__Work to be completed__:
Go through the data below line by line and report how many lines contain "Check", giving only that figure.

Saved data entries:
──────

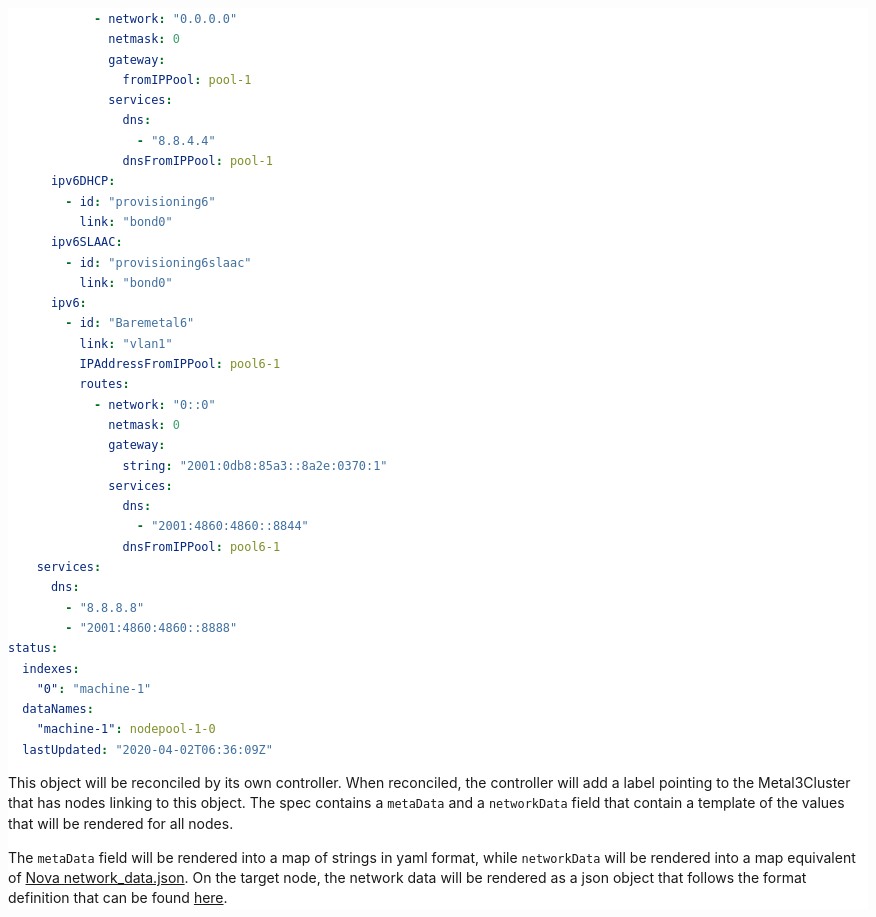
 ```yaml
            - network: "0.0.0.0"
              netmask: 0
              gateway:
                fromIPPool: pool-1
              services:
                dns:
                  - "8.8.4.4"
                dnsFromIPPool: pool-1
      ipv6DHCP:
        - id: "provisioning6"
          link: "bond0"
      ipv6SLAAC:
        - id: "provisioning6slaac"
          link: "bond0"
      ipv6:
        - id: "Baremetal6"
          link: "vlan1"
          IPAddressFromIPPool: pool6-1
          routes:
            - network: "0::0"
              netmask: 0
              gateway:
                string: "2001:0db8:85a3::8a2e:0370:1"
              services:
                dns:
                  - "2001:4860:4860::8844"
                dnsFromIPPool: pool6-1
    services:
      dns:
        - "8.8.8.8"
        - "2001:4860:4860::8888"
status:
  indexes:
    "0": "machine-1"
  dataNames:
    "machine-1": nodepool-1-0
  lastUpdated: "2020-04-02T06:36:09Z"
```

This object will be reconciled by its own controller. When reconciled,
the controller will add a label pointing to the Metal3Cluster that has nodes
linking to this object. The spec contains a `metaData` and a `networkData` field
that contain a template of the values that will be rendered for all nodes.

The `metaData` field will be rendered into a map of strings in yaml format,
while `networkData` will be rendered into a map equivalent of
[Nova network_data.json](https://docs.openstack.org/nova/latest/user/metadata.html#openstack-format-metadata).
On the target node, the network data will be rendered as a json object that
follows the format definition that can be found
[here](https://docs.openstack.org/nova/latest/_downloads/9119ca7ac90aa2990e762c08baea3a36/network_data.json).

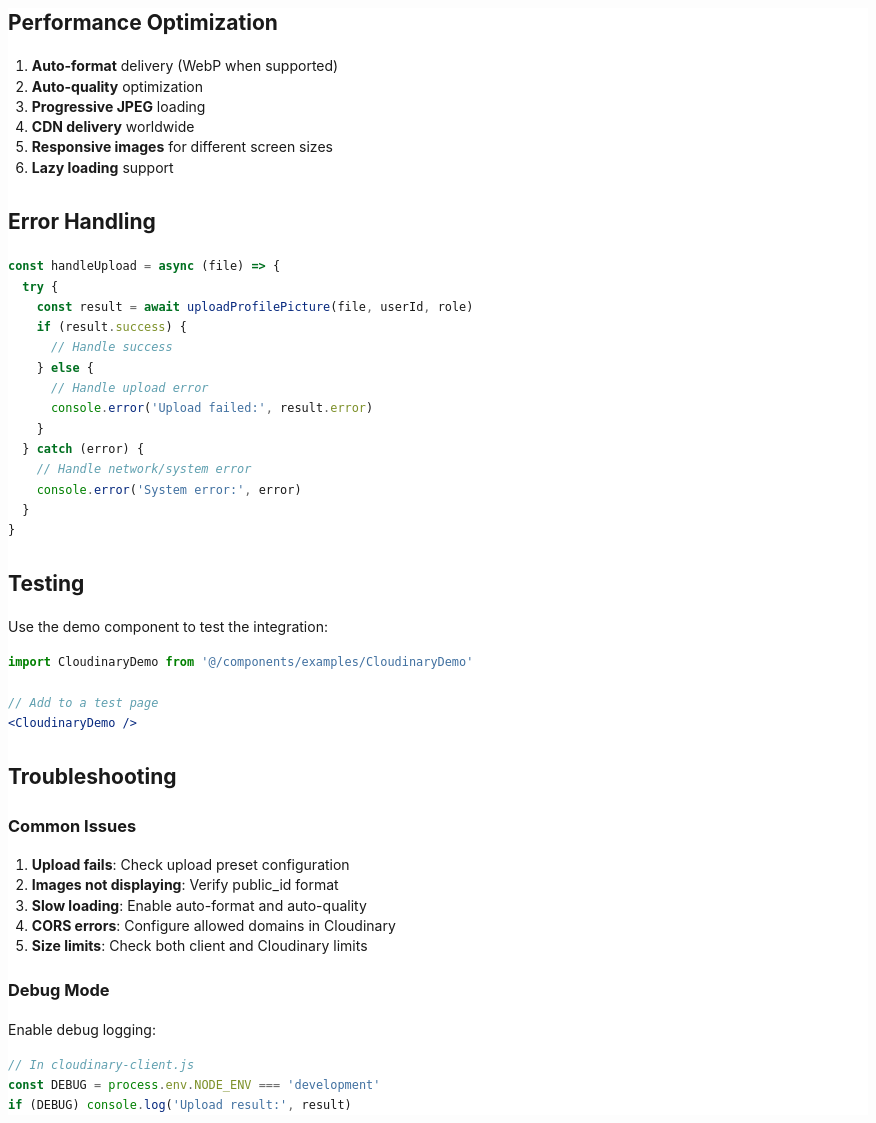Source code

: ## Performance Optimization

1. **Auto-format** delivery (WebP when supported)
2. **Auto-quality** optimization
3. **Progressive JPEG** loading
4. **CDN delivery** worldwide
5. **Responsive images** for different screen sizes
6. **Lazy loading** support

## Error Handling

```jsx
const handleUpload = async (file) => {
  try {
    const result = await uploadProfilePicture(file, userId, role)
    if (result.success) {
      // Handle success
    } else {
      // Handle upload error
      console.error('Upload failed:', result.error)
    }
  } catch (error) {
    // Handle network/system error
    console.error('System error:', error)
  }
}
```

## Testing

Use the demo component to test the integration:
```jsx
import CloudinaryDemo from '@/components/examples/CloudinaryDemo'

// Add to a test page
<CloudinaryDemo />
```

## Troubleshooting

### Common Issues

1. **Upload fails**: Check upload preset configuration
2. **Images not displaying**: Verify public_id format
3. **Slow loading**: Enable auto-format and auto-quality
4. **CORS errors**: Configure allowed domains in Cloudinary
5. **Size limits**: Check both client and Cloudinary limits

### Debug Mode

Enable debug logging:
```javascript
// In cloudinary-client.js
const DEBUG = process.env.NODE_ENV === 'development'
if (DEBUG) console.log('Upload result:', result)
```
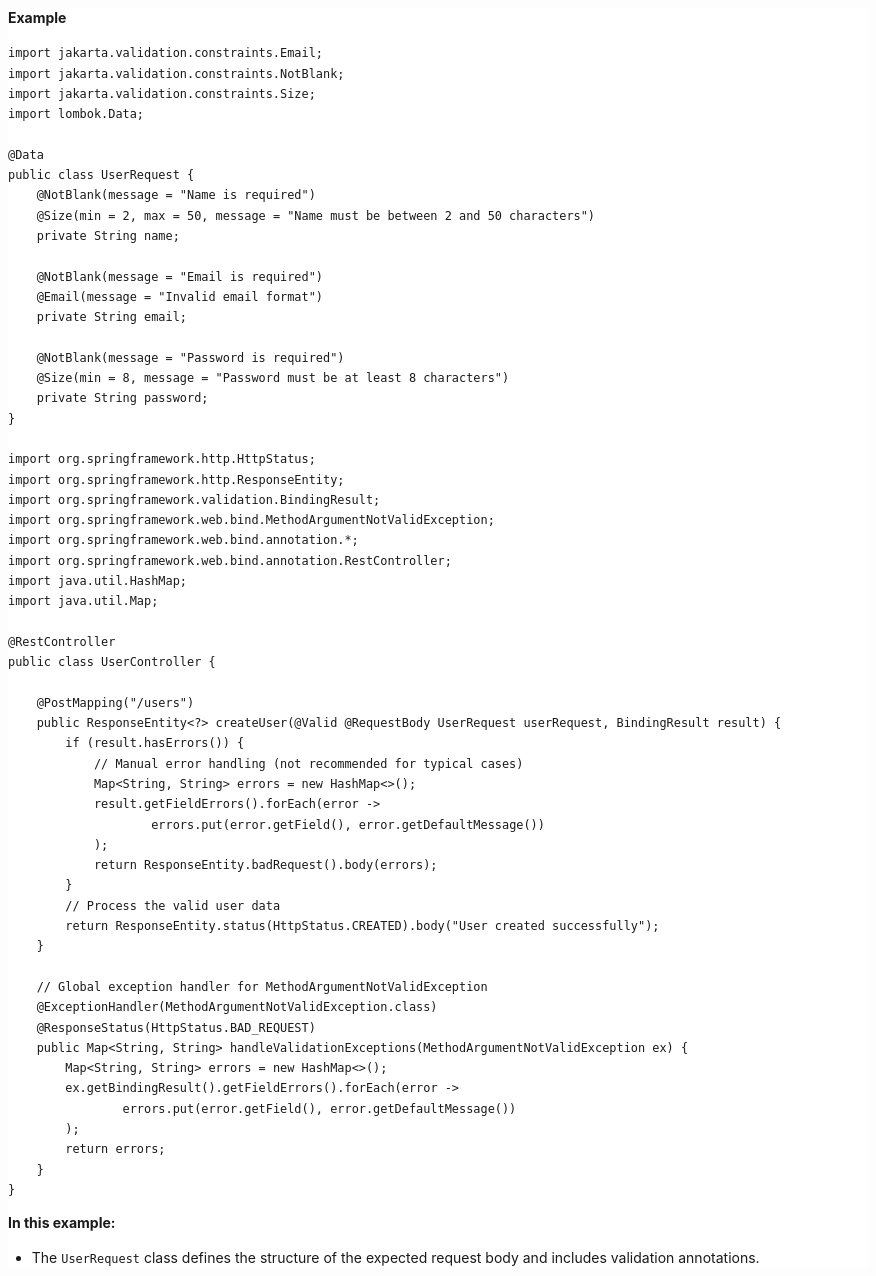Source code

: **Example**
```
import jakarta.validation.constraints.Email;
import jakarta.validation.constraints.NotBlank;
import jakarta.validation.constraints.Size;
import lombok.Data;

@Data
public class UserRequest {
    @NotBlank(message = "Name is required")
    @Size(min = 2, max = 50, message = "Name must be between 2 and 50 characters")
    private String name;

    @NotBlank(message = "Email is required")
    @Email(message = "Invalid email format")
    private String email;

    @NotBlank(message = "Password is required")
    @Size(min = 8, message = "Password must be at least 8 characters")
    private String password;
}

import org.springframework.http.HttpStatus;
import org.springframework.http.ResponseEntity;
import org.springframework.validation.BindingResult;
import org.springframework.web.bind.MethodArgumentNotValidException;
import org.springframework.web.bind.annotation.*;
import org.springframework.web.bind.annotation.RestController;
import java.util.HashMap;
import java.util.Map;

@RestController
public class UserController {

    @PostMapping("/users")
    public ResponseEntity<?> createUser(@Valid @RequestBody UserRequest userRequest, BindingResult result) {
        if (result.hasErrors()) {
            // Manual error handling (not recommended for typical cases)
            Map<String, String> errors = new HashMap<>();
            result.getFieldErrors().forEach(error ->
                    errors.put(error.getField(), error.getDefaultMessage())
            );
            return ResponseEntity.badRequest().body(errors);
        }
        // Process the valid user data
        return ResponseEntity.status(HttpStatus.CREATED).body("User created successfully");
    }

    // Global exception handler for MethodArgumentNotValidException
    @ExceptionHandler(MethodArgumentNotValidException.class)
    @ResponseStatus(HttpStatus.BAD_REQUEST)
    public Map<String, String> handleValidationExceptions(MethodArgumentNotValidException ex) {
        Map<String, String> errors = new HashMap<>();
        ex.getBindingResult().getFieldErrors().forEach(error ->
                errors.put(error.getField(), error.getDefaultMessage())
        );
        return errors;
    }
}
```
**In this example:**
- The `UserRequest` class defines the structure of the expected request body and includes validation annotations.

──────

__Answer section__:
2